Personal information
- Born: 5 September 1992 (age 33) Częstochowa, Poland

Chess career
- Country: Poland
- Title: Grandmaster (2020)
- FIDE rating: 2470 (July 2026)
- Peak rating: 2515 (January 2020)

= Maciej Klekowski =

Polish chess grandmaster (born 1992)

Maciej Klekowski (born 5 September 1992) is a Polish chess Grandmaster (GM) (2020).

== Biography ==
Maciej Klekowski took part in the finals of the Polish Youth Chess Championships many times in various age groups. He achieved the greatest success in 2008 in Łeba, where he won the bronze medal in U16 age group. In 2008, he shared second place (behind Mirosław Grabarczyk) in Open chess tournament in Kołobrzeg, he was also a participant in European Youth Chess Championship in U16 age group in Herceg Novi (27th place). In 2011, Maciej Klekowski won two national chess tournaments, held in Tarnowskie Góry and Chorzów. In 2012, he won the first place in the international chess tournament in Kraków, while in Bydgoszcz he won silver medal in the Polish Blitz Chess Championship. In 2019, Maciej Klekowski repeated this success. In 2014, he won the gold medal of the Polish Academic Chess Championship in Katowice.

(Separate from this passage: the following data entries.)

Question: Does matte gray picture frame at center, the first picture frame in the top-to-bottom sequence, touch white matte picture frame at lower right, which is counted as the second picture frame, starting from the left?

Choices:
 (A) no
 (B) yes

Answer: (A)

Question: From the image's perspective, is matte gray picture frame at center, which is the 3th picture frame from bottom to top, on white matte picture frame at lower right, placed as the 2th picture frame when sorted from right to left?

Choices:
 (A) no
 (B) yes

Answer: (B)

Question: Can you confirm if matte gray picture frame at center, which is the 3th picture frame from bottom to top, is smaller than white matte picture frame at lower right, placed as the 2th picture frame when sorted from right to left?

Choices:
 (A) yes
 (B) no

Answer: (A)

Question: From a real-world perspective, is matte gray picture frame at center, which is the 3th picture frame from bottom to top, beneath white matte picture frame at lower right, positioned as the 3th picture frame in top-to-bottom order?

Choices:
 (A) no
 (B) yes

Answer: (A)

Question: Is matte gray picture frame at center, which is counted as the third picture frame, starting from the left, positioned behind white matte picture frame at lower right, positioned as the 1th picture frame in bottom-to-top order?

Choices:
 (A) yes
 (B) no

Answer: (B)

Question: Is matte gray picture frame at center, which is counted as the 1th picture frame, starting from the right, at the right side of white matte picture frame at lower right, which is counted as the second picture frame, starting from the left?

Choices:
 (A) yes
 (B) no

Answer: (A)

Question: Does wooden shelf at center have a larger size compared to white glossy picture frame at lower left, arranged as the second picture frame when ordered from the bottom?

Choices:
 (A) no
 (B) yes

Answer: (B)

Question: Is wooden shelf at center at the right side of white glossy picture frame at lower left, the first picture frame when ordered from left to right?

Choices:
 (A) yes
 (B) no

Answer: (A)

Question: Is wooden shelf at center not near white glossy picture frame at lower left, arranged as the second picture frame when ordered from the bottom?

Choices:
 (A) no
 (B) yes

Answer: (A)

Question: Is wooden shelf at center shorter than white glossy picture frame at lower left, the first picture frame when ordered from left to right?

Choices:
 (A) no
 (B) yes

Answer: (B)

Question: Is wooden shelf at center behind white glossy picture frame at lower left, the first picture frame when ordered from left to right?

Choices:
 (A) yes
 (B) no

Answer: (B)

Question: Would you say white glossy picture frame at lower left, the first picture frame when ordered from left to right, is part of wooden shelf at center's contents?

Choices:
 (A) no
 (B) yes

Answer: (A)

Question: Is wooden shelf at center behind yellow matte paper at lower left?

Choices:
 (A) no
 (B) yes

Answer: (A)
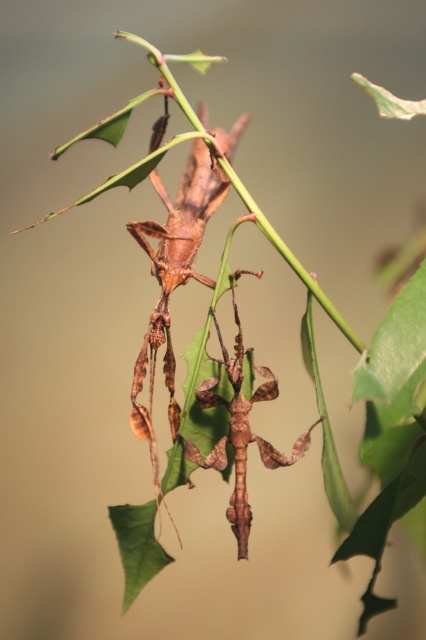
You are a photographer trying to capture a closeup of the stick insects on the branch. You notice two points of interest marked as point 1 at coordinates point (166, 282) and point 2 at coordinates point (247, 420). Which point should you focus on to ensure the closest insect is in sharp focus?

Point (166, 282) is closer to the camera than point (247, 420), so focusing on point (166, 282) will ensure the closest insect is in sharp focus.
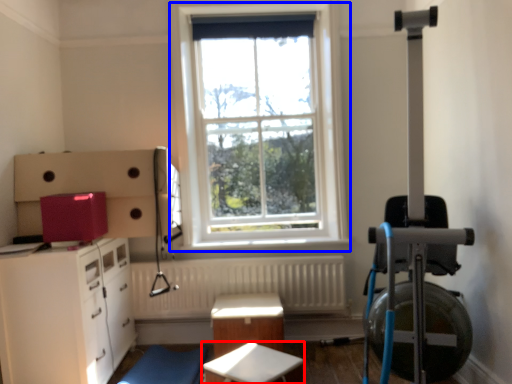
Question: Which point is further to the camera, table (highlighted by a red box) or window (highlighted by a blue box)?

Choices:
 (A) table
 (B) window

Answer: (B)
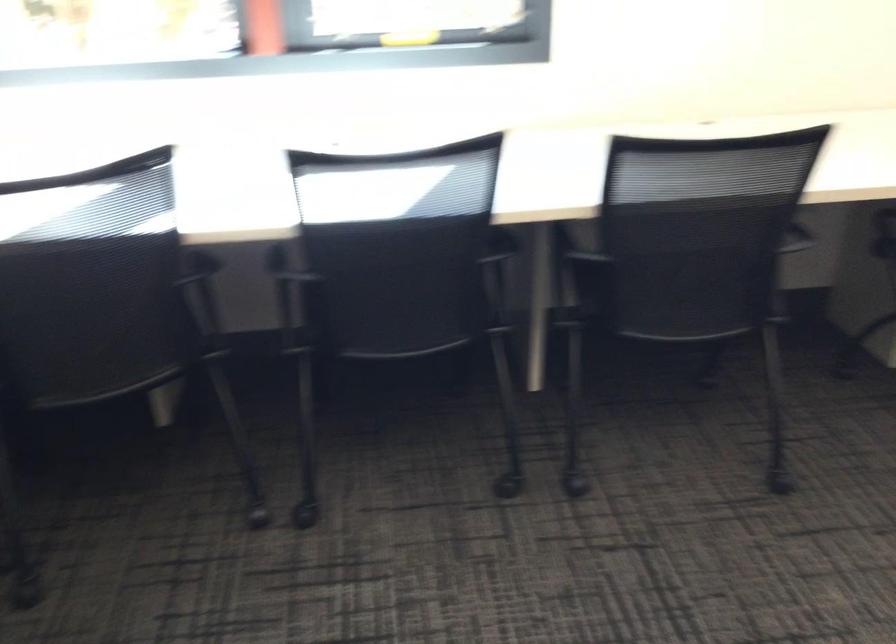
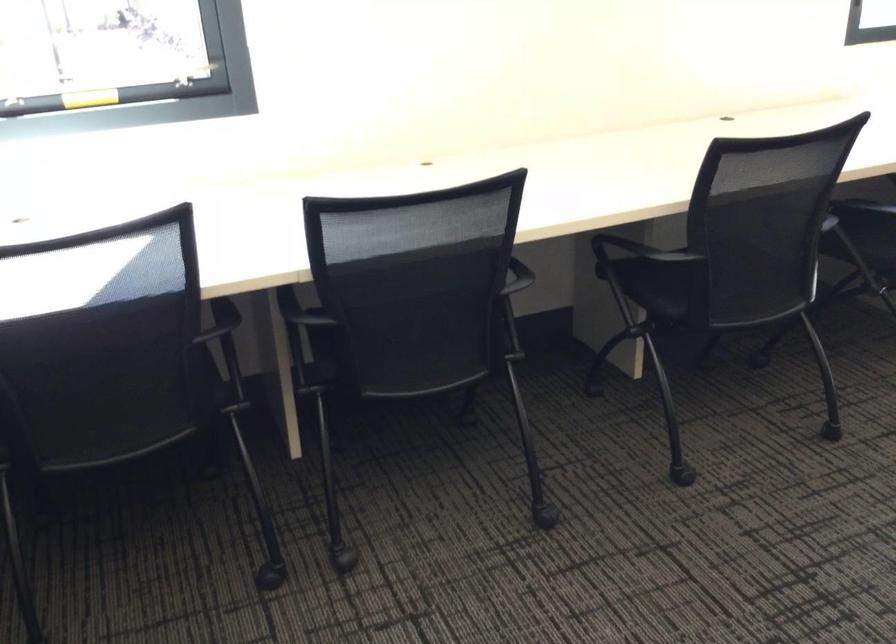
In a continuous first-person perspective shot, in which direction is the camera moving?

The cameraman walked toward right, forward.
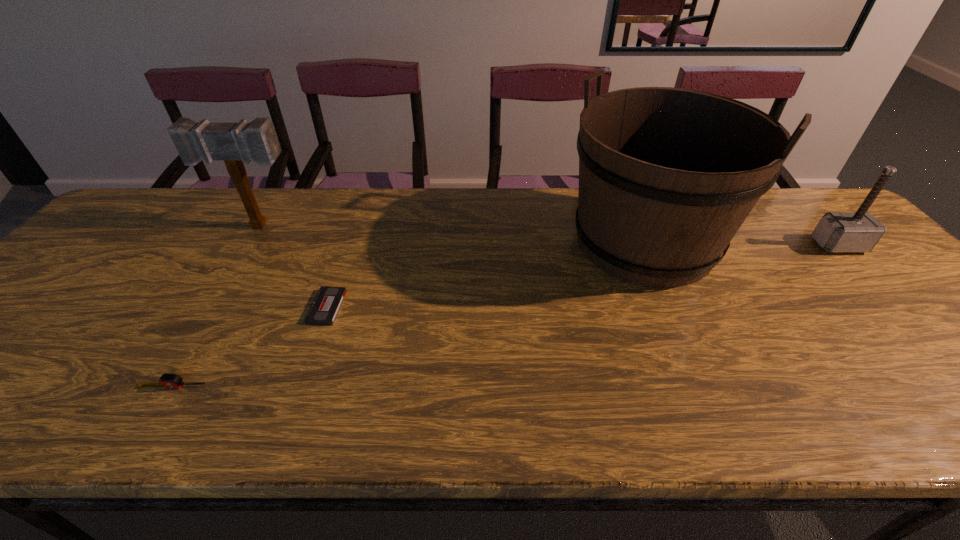
In order to click on free space located 0.300m on the front of the fourth shortest object in this screenshot , I will do `click(210, 310)`.

The height and width of the screenshot is (540, 960). What are the coordinates of `vacant space situated 0.060m for striking with the head of the rightmost object` in the screenshot? It's located at (862, 271).

Where is `vacant point located 0.150m on the right of the tape measure`? The image size is (960, 540). vacant point located 0.150m on the right of the tape measure is located at coordinates coord(280,387).

Locate an element on the screen. The image size is (960, 540). free location located 0.110m on the front of the videotape is located at coordinates (307, 366).

Find the location of a particular element. bucket located in the far edge section of the desktop is located at coordinates (667, 176).

Where is `mallet that is at the far edge`? This screenshot has height=540, width=960. mallet that is at the far edge is located at coordinates (232, 142).

The image size is (960, 540). I want to click on object that is positioned at the right edge, so click(x=860, y=231).

Find the location of a particular element. free space at the far edge of the desktop is located at coordinates (225, 203).

Image resolution: width=960 pixels, height=540 pixels. In order to click on free space at the near edge of the desktop in this screenshot , I will do `click(564, 393)`.

What are the coordinates of `unoccupied position between the second tallest object and the videotape` in the screenshot? It's located at (294, 267).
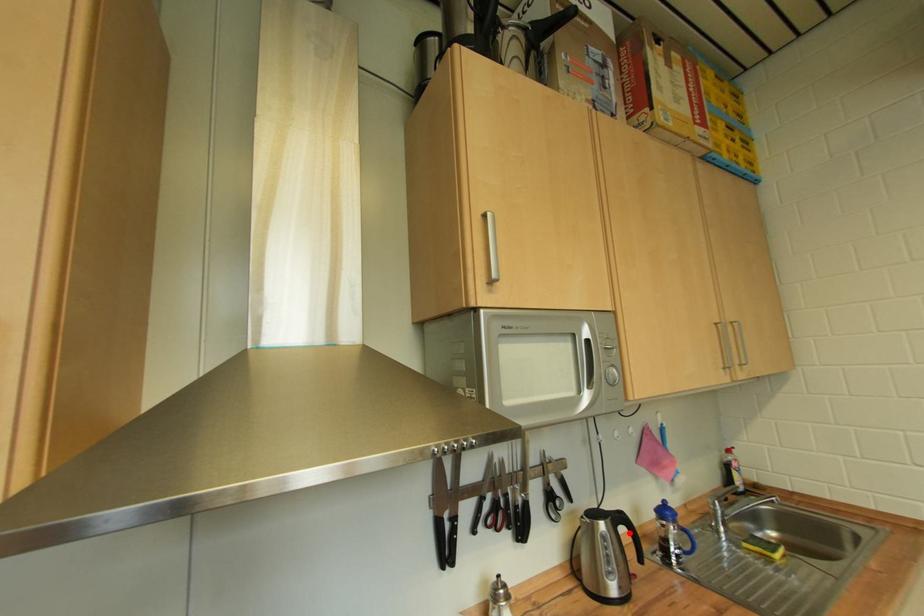
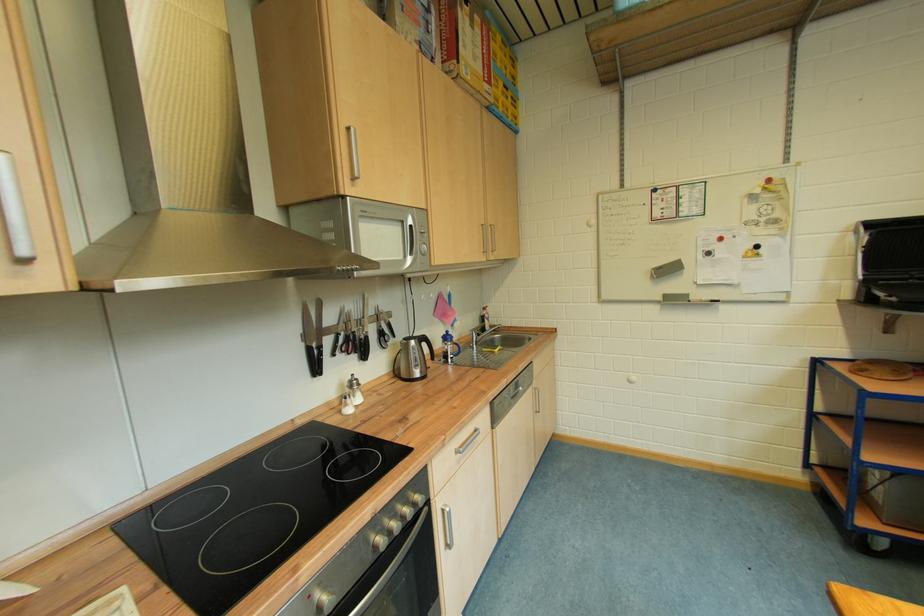
Locate, in the second image, the point that corresponds to the highlighted location in the first image.

(432, 347)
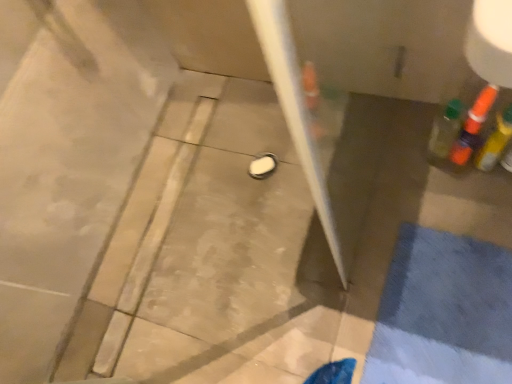
What are the coordinates of `free point behind translucent orange bottle at right, arranged as the 3th bottle when viewed from the left` in the screenshot? It's located at (416, 123).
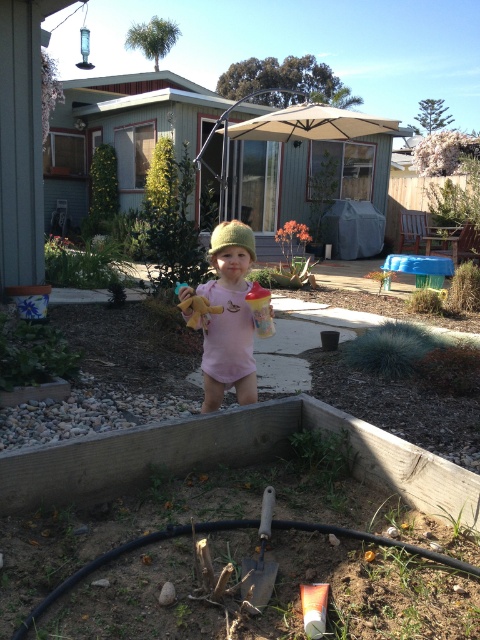
Question: Among these objects, which one is nearest to the camera?

Choices:
 (A) blue fabric flower bed at lower left
 (B) wooden shovel at center
 (C) black rubber garden hose at lower center
 (D) pink knit hat at center

Answer: (C)

Question: Is pink knit hat at center above wooden shovel at center?

Choices:
 (A) no
 (B) yes

Answer: (B)

Question: Which of the following is the closest to the observer?

Choices:
 (A) (255, 563)
 (B) (204, 324)
 (C) (38, 289)

Answer: (A)

Question: Which point appears farthest from the camera in this image?

Choices:
 (A) (104, 560)
 (B) (245, 588)

Answer: (A)

Question: Considering the relative positions of blue fabric flower bed at lower left and yellow plush bear at center in the image provided, where is blue fabric flower bed at lower left located with respect to yellow plush bear at center?

Choices:
 (A) left
 (B) right

Answer: (A)

Question: Can you confirm if pink knit hat at center is positioned to the left of blue fabric flower bed at lower left?

Choices:
 (A) no
 (B) yes

Answer: (A)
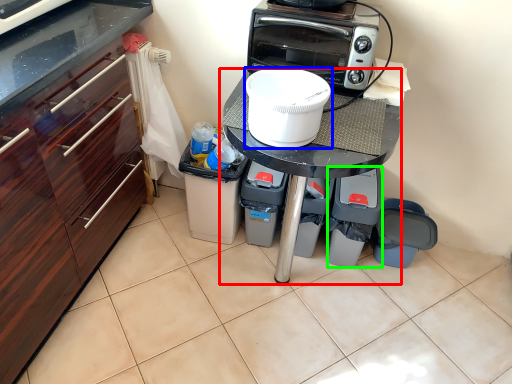
Question: Considering the real-world distances, which object is closest to table (highlighted by a red box)? home appliance (highlighted by a blue box) or appliance (highlighted by a green box).

Choices:
 (A) home appliance
 (B) appliance

Answer: (A)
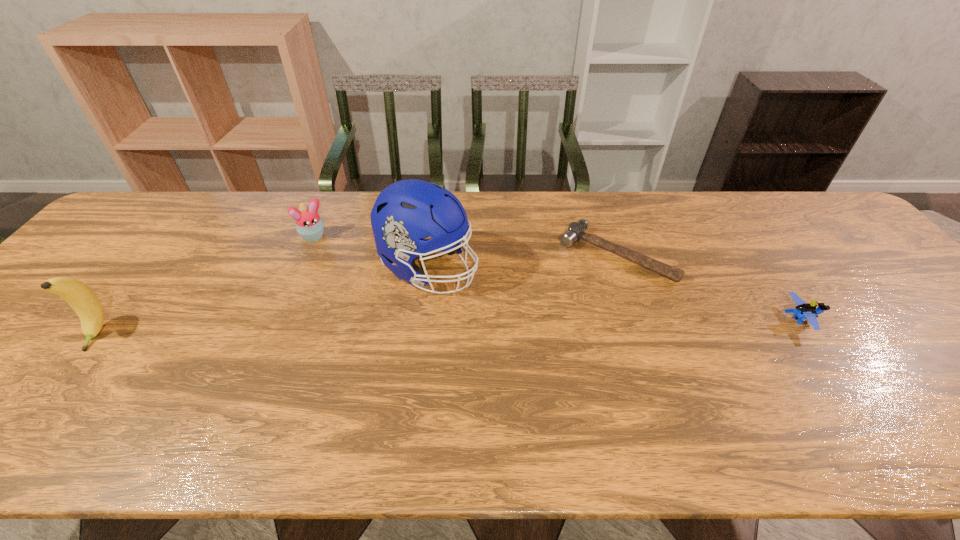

Maciej Klekowski has participated twice in the Polish Chess Championships, in which he won a silver medal in 2015.

In 2015, Maciej Klekowski was awarded the FIDE International Master (IM) title and received the FIDE Grandmaster (GM) title five years later. He achieved the highest rating in his career so far on January 1, 2015, with a rating of 2515.